### What you are asked to do
Transcribe the data exactly, omitting whatever pictures it holds.
--- The records Enclosed Below ---
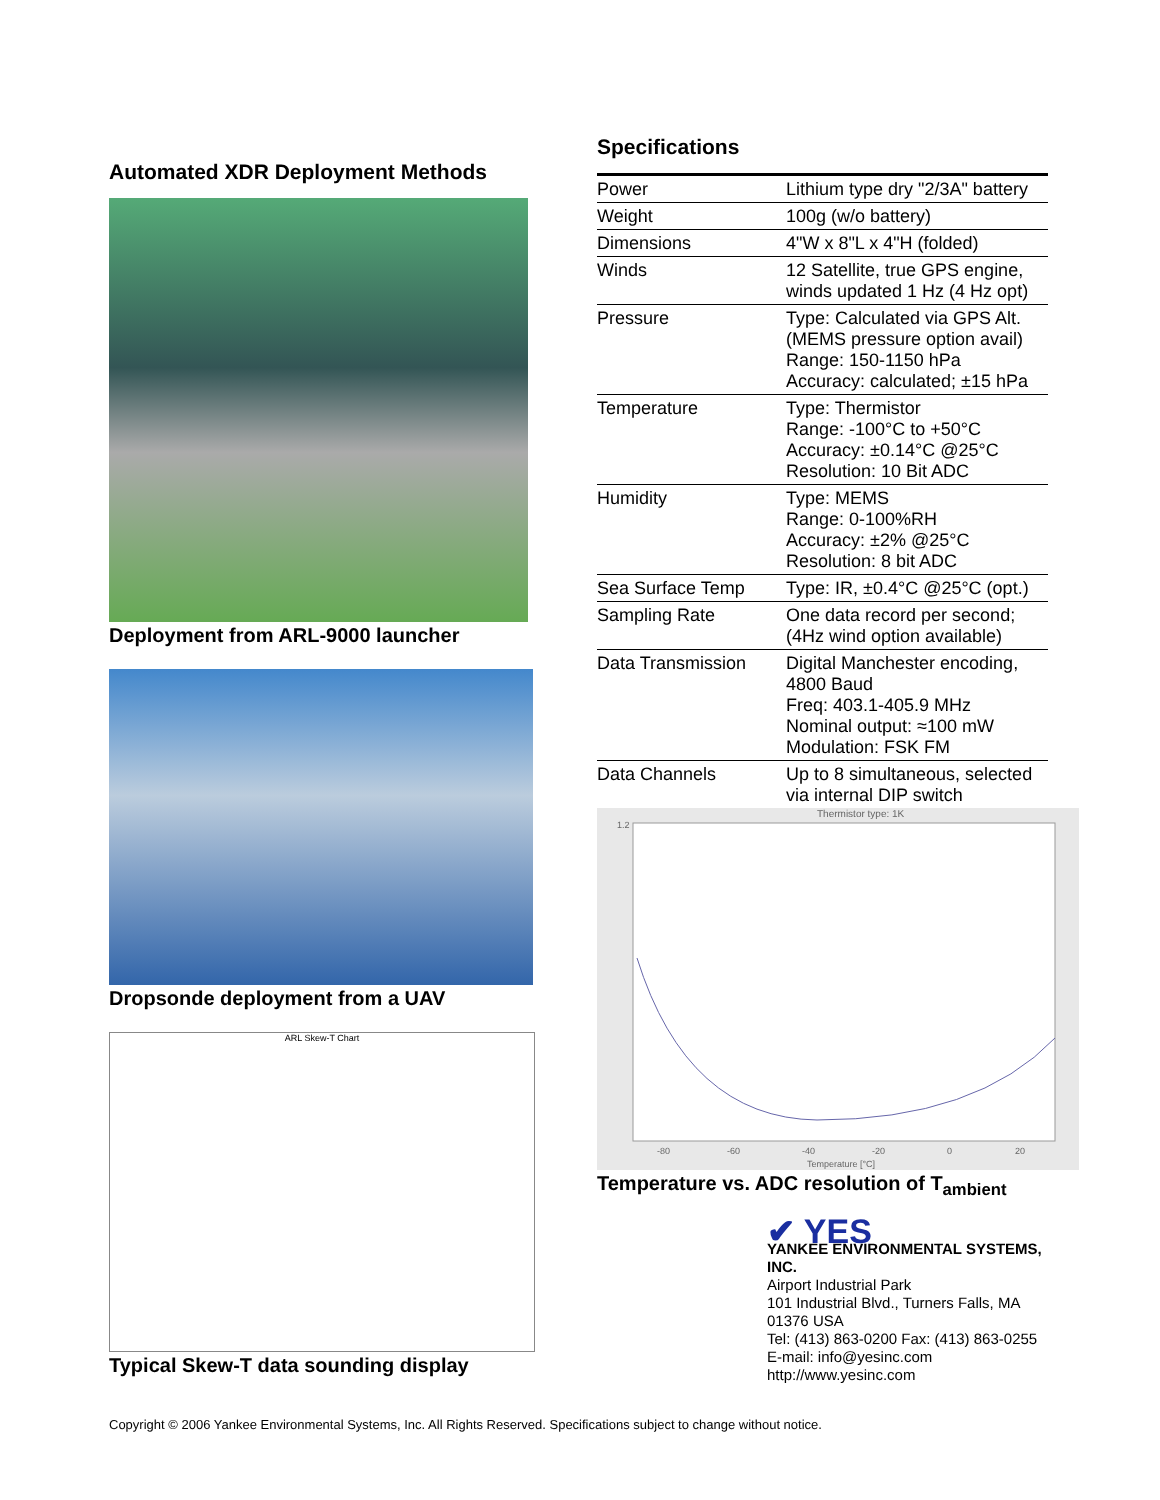Automated XDR Deployment Methods
Deployment from ARL-9000 launcher
Dropsonde deployment from a UAV
ARL Skew-T Chart
Typical Skew-T data sounding display
Specifications
| Power | Lithium type dry "2/3A" battery |
| Weight | 100g (w/o battery) |
| Dimensions | 4"W x 8"L x 4"H (folded) |
| Winds | 12 Satellite, true GPS engine, winds updated 1 Hz (4 Hz opt) |
| Pressure | Type: Calculated via GPS Alt. (MEMS pressure option avail) Range: 150-1150 hPa Accuracy: calculated; ±15 hPa |
| Temperature | Type: Thermistor Range: -100°C to +50°C Accuracy: ±0.14°C @25°C Resolution: 10 Bit ADC |
| Humidity | Type: MEMS Range: 0-100%RH Accuracy: ±2% @25°C Resolution: 8 bit ADC |
| Sea Surface Temp | Type: IR, ±0.4°C @25°C (opt.) |
| Sampling Rate | One data record per second; (4Hz wind option available) |
| Data Transmission | Digital Manchester encoding, 4800 Baud Freq: 403.1-405.9 MHz Nominal output: ≈100 mW Modulation: FSK FM |
| Data Channels | Up to 8 simultaneous, selected via internal DIP switch |
Thermistor type: 1K
1.2
-80
-60
-40
-20
0
20
Temperature [°C]
Temperature vs. ADC resolution of T<sub>ambient</sub>
✔ YES
YANKEE ENVIRONMENTAL SYSTEMS, INC.
Airport Industrial Park
101 Industrial Blvd., Turners Falls, MA 01376 USA
Tel: (413) 863-0200 Fax: (413) 863-0255
E-mail: info@yesinc.com http://www.yesinc.com
Copyright © 2006 Yankee Environmental Systems, Inc. All Rights Reserved. Specifications subject to change without notice.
--- End of Enclosed The records ---
### Answer area
Automated XDR Deployment Methods
Deployment from ARL-9000 launcher
Dropsonde deployment from a UAV
ARL Skew-T Chart
Typical Skew-T data sounding display
Specifications
| Power | Lithium type dry "2/3A" battery |
| Weight | 100g (w/o battery) |
| Dimensions | 4"W x 8"L x 4"H (folded) |
| Winds | 12 Satellite, true GPS engine, winds updated 1 Hz (4 Hz opt) |
| Pressure | Type: Calculated via GPS Alt. (MEMS pressure option avail) Range: 150-1150 hPa Accuracy: calculated; ±15 hPa |
| Temperature | Type: Thermistor Range: -100°C to +50°C Accuracy: ±0.14°C @25°C Resolution: 10 Bit ADC |
| Humidity | Type: MEMS Range: 0-100%RH Accuracy: ±2% @25°C Resolution: 8 bit ADC |
| Sea Surface Temp | Type: IR, ±0.4°C @25°C (opt.) |
| Sampling Rate | One data record per second; (4Hz wind option available) |
| Data Transmission | Digital Manchester encoding, 4800 Baud Freq: 403.1-405.9 MHz Nominal output: ≈100 mW Modulation: FSK FM |
| Data Channels | Up to 8 simultaneous, selected via internal DIP switch |
Thermistor type: 1K
1.2
-80
-60
-40
-20
0
20
Temperature [°C]
Temperature vs. ADC resolution of T<sub>ambient</sub>
✔ YES
YANKEE ENVIRONMENTAL SYSTEMS, INC.
Airport Industrial Park
101 Industrial Blvd., Turners Falls, MA 01376 USA
Tel: (413) 863-0200 Fax: (413) 863-0255
E-mail: info@yesinc.com http://www.yesinc.com
Copyright © 2006 Yankee Environmental Systems, Inc. All Rights Reserved. Specifications subject to change without notice.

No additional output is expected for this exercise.